Senior U.S. Intelligence Officials Admit They Have No Concrete Evidence of Russian Involvement in the Downing of MH17
July 23, 2014 • 9:37PM

Unnamed "senior U.S. intelligence officials" trotted out yesterday by the Obama administration to brief the press on purported newly declassified evidence of Russia's role in the downing of flight MH17, did nothing of the sort.

"We don't know a name, we don't know a rank, and we're not even 100% sure of a nationality [of those responsible]. There is not going to be a Perry Mason moment here," one of the officials stated, according to a widely circulated AP newswire. AP's characterization was that the officials "offered no evidence of direct Russian government involvement," and that they were "cautious in their assessment," adding that "the officials said they did not know who fired the missile or whether any Russian operatives were present at the missile launch. They were not certain that the missile crew was trained in Russia."

Part of the "evidence" cited by the officials are social media postings of a video which purports to show a missile launcher crossing the Russian border after the launch, apparently with one missile missing. But, AP noted drily, "under questioning, the officials acknowledged they had not yet verified that the video was exactly what it purported to be." The best the intelligence officials could offer was their view that Russia was responsible for "creating the conditions" for the incident. Russia Today covered the story, noting that "The Tuesday briefing seemed to be a sharp departure from comments made by U.S. President Barack Obama a day prior," in which he pretty much blamed Russia for the downing of the plane.
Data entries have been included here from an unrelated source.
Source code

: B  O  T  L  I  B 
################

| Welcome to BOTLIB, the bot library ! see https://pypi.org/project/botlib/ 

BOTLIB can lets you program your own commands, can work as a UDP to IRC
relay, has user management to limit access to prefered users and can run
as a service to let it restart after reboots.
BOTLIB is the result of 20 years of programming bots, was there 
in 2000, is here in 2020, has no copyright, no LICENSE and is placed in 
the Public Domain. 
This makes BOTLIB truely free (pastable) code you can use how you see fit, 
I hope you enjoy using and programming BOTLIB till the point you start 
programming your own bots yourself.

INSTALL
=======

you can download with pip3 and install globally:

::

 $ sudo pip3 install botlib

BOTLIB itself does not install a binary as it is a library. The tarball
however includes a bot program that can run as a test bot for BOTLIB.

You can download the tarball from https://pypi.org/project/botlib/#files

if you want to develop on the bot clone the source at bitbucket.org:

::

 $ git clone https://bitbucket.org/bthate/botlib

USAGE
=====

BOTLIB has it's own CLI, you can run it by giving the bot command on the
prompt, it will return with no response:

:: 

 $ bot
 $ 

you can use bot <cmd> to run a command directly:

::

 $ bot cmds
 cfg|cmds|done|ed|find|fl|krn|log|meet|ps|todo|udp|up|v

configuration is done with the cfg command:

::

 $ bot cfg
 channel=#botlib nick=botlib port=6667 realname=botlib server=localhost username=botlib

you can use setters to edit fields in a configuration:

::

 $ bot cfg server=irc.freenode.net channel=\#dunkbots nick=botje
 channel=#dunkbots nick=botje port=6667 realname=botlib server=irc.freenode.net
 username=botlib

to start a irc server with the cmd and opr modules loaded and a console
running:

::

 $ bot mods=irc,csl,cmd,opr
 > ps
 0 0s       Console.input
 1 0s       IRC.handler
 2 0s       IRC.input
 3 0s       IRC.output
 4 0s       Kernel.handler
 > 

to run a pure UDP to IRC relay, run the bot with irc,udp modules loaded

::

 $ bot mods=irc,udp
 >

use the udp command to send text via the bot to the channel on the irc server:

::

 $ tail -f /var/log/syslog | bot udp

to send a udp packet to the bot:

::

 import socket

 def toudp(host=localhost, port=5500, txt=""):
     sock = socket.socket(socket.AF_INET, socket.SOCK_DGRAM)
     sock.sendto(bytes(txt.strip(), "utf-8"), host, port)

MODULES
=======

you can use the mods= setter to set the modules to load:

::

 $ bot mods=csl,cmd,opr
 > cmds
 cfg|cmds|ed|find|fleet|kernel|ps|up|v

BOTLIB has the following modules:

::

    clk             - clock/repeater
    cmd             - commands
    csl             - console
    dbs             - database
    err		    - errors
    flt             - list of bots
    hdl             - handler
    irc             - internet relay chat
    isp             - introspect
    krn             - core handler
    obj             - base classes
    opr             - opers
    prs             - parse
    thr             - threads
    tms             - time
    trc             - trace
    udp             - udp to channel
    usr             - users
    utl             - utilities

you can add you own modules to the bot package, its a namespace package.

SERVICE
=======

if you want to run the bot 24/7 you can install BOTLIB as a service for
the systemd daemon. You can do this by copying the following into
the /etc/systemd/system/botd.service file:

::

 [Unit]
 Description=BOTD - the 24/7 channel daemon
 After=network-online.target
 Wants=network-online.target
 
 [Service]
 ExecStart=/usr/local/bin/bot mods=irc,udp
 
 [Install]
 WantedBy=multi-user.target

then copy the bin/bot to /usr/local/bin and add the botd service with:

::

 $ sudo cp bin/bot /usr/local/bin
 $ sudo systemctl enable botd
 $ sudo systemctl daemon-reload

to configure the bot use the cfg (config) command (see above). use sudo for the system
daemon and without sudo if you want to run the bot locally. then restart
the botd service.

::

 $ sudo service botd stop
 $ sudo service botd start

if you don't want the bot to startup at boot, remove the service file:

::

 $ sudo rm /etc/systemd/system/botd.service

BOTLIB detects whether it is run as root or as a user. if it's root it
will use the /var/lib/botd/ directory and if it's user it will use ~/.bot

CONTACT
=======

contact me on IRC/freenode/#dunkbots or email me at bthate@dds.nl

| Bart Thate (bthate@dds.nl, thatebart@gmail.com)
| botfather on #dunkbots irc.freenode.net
There are numerous indications of strong disagreement with the Obama administration's handling of the Ukraine-Russia situation, coming from U.S. military and intelligence circles. Former top Defense Intelligence Agency official Pat Lang's blog site continues to voice strident opposition to the Obama policy. And today a retired military officer with access to the thinking at the Joint Chiefs of Staff, reported to this news service that there was "intense distrust" over what the White House was doing.